The members of this group, including Dahlia ‘Moonfire’, resemble single-flowered dahlias but the diameter of their flowers makes them much smaller: just 6 to 10 cm across. Mignon dahlias are special in that they grow very well in flower pots. Mignon dahlias grow to about 50 cm tall.
Peony-flowered dahlias such as Dahlia ‘Bishop of Canterbury’ are double-flowered with rounded petals. As you would expect, they resemble peonies. Peony-flowered dahlias can reach a height of 100 cm.
The flowers of dahlias in this group, such as Dahlia ‘Little Robert’, look very much like the pompons waved about by cheerleaders. The flowers are semi-spherical and are covered with blunt or rounded petals, each petal curled up into a roll. Pompon dahlias grow to between 80 and 120 cm tall.
Dahlias in this group, such as Dahlia ‘Nagano’, are flat and double-flowered. The slightly rounded tips of their petals make their flowers look like waterlilies. These plants, however, can be planted in your garden instead of in the water. Waterlily dahlias can grow to a height of 120 cm.
- The Dahlia was named after Andreas Dahl, a Swedish botanist who was a student of the famous naturalist, Carl Linnaeus.
- Dahlias have a long flowering period. Their first flowers appear in July, and the plants remain covered in flowers until the first freeze.
- The tuber, leaves and flowers of dahlias are edible. Taste them sometime: it’s worth a try! The intense colours of their petals add a beautiful touch to the presentation of a special dish.
- In the Dahlia’s native country of Mexico, these plants can reach a height of six metres when growing in their natural habitat.
- There are more than 20,000 varieties of dahlias. Not all of them are as easily available as some, but this is still an impressive number.
- Some dahlia flowers are even black due to a high concentration of a substance known as anthocyanin.
- Whenever you pinch flowers from a dahlia plant, it produces even more buds.
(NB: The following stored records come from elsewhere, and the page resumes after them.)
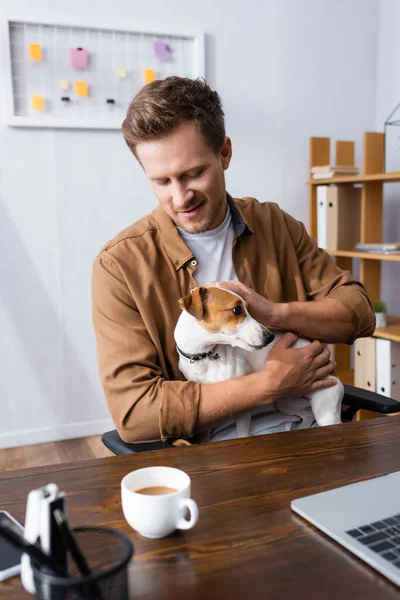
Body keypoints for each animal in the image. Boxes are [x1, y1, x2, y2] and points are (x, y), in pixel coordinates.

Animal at [175, 284, 344, 436]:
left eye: (249, 309)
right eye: (236, 310)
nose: (270, 337)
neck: (203, 356)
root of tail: (335, 375)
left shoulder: (242, 409)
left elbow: (242, 434)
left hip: (326, 412)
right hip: (286, 402)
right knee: (307, 415)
That makes cutting them twice as nice: you have flowers in a vase and more flowers in the garden.
- Planning a party? Wear a dahlia flower behind your ear or in your hair. Everyone is sure to give you a nice smile.
What if you fall in love?
Have you fallen for the gorgeous looks of the Dahlia? If so, don’t wait any longer: start on your Dahlia adventure now. The best time to plant dahlias is in the month of May. Locate a place in the garden where the sun shines most of the day and dig a planting hole there. Or plant them in pots and place them in a sunny spot on the patio. Wherever you plant them, enrich the soil with some organic fertiliser and then plant the dahlia tubers. Make sure to plant them just beneath the soil surface so that they can quickly soak up the warmth of the sun. The first shoots will emerge within a few weeks. We wish you a long and happy relationship!